Avere un cane o essere a contatto con alcuni bovini costituirebbe una sorte di scudo di protezione contro il coronavirus: Uno studio italiano, infatti, ha rivelato come i padroni dei cani potrebbero sviluppare forme meno gravi di Covid-19. Il motivo, da quanto si apprende, risiederebbe nella somiglianza genetica tra la proteina S del SarsCov-2 e quella del coronavirus respiratorio dei cani. Le evidenze sono state sottolineate nella ricerca di alcuni scienziati dell’Università “Magna Græcia” di Catanzaro. La ricerca ha visto anche la collaboraizone del Dipartimento di Scienze Veterinarie dell’Università degli Studi di Milano, del Dipartimento di Scienze Biotecnologiche di Base, Cliniche Intensivologiche e Perioperatorie presso l’Università Cattolica del Sacro Cuore e del Dipartimento Scienze di Laboratorio e Infettivologiche presso la Fondazione Policlinico Universitario Gemelli IRCCS.

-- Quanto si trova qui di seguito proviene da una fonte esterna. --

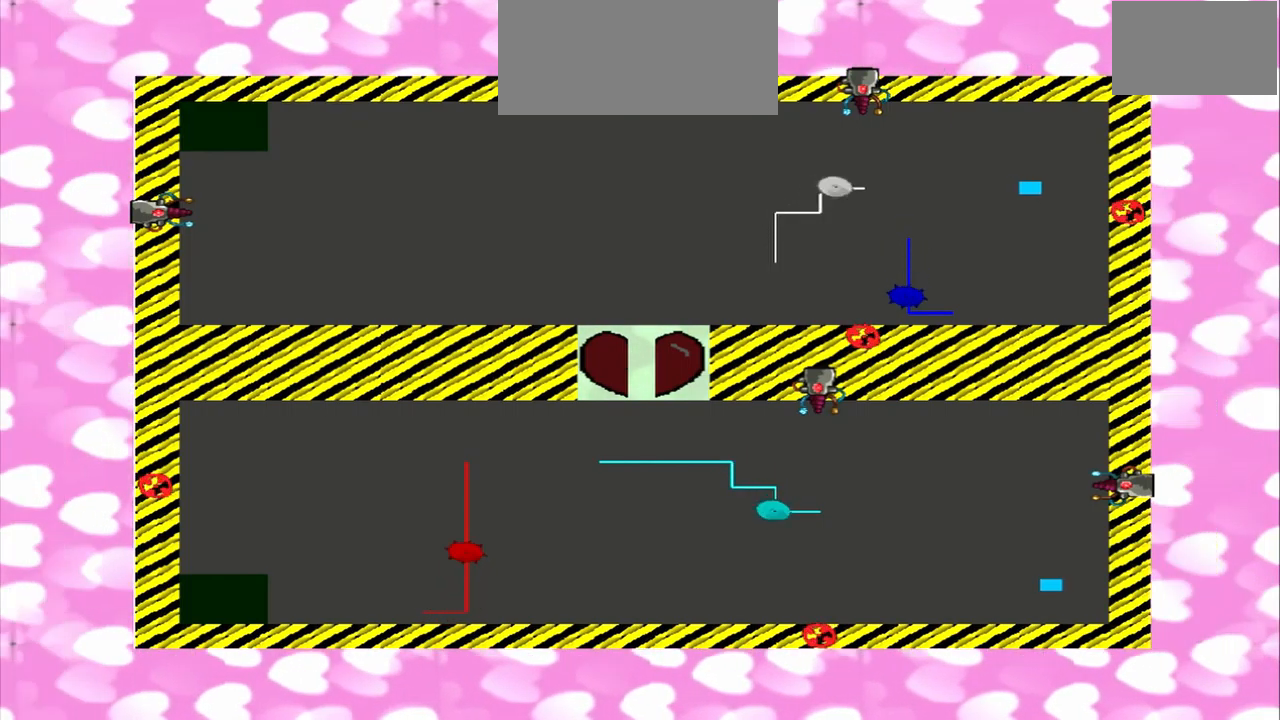
{"dt_ms": 500, "buttons": [], "left_stick": "right", "right_stick": "left", "events": [[208, "left_stick", "left"], [292, "right_stick", "left"], [375, "left_stick", "right"]]}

Il cane protegge dal coronavirus?

Quel che sappiamo sugli animali domestici riguarda il fatto che il coronavirus non si possa trasmettere da cane o gatto all’uomo, mentre i pazienti infetti non dovrebbero rimanere a contatto con i loro animali. Un’ulteriore ricerca ha messo in luce come le persone che possiedono un cane risultino meno esposte alla contrazione di forme gravi di coroanvirus. Il motivo? “Gli epitopi immunoreattivi del coronavirus SARS-CoV-2 presentano un’elevata omologia con porzioni di proteine immunogeniche coinvolte nell’eziopatogenesi di alcuni coronavirus animali tassonomicamente correlati a SARS-CoV-2”. Questo almeno è quanto si legge nel comunicato.

In parole più semplici, i coronavirus circolano naturalmente nei cani e nei bovini e questo potrebbe esporre i padroni a una sorte di scudo immunologico. I sistemi immunitari dei padroni, quindi, potrebbero aver riconosciuto questo virus e aver sviluppato una sorta di “immunità”.

Nonostante questa correlazione sia ancora da confermare a livello epidemiologico attraverso lo svolgimento di test ad hoc, si tratta comunque di uno studio interessante.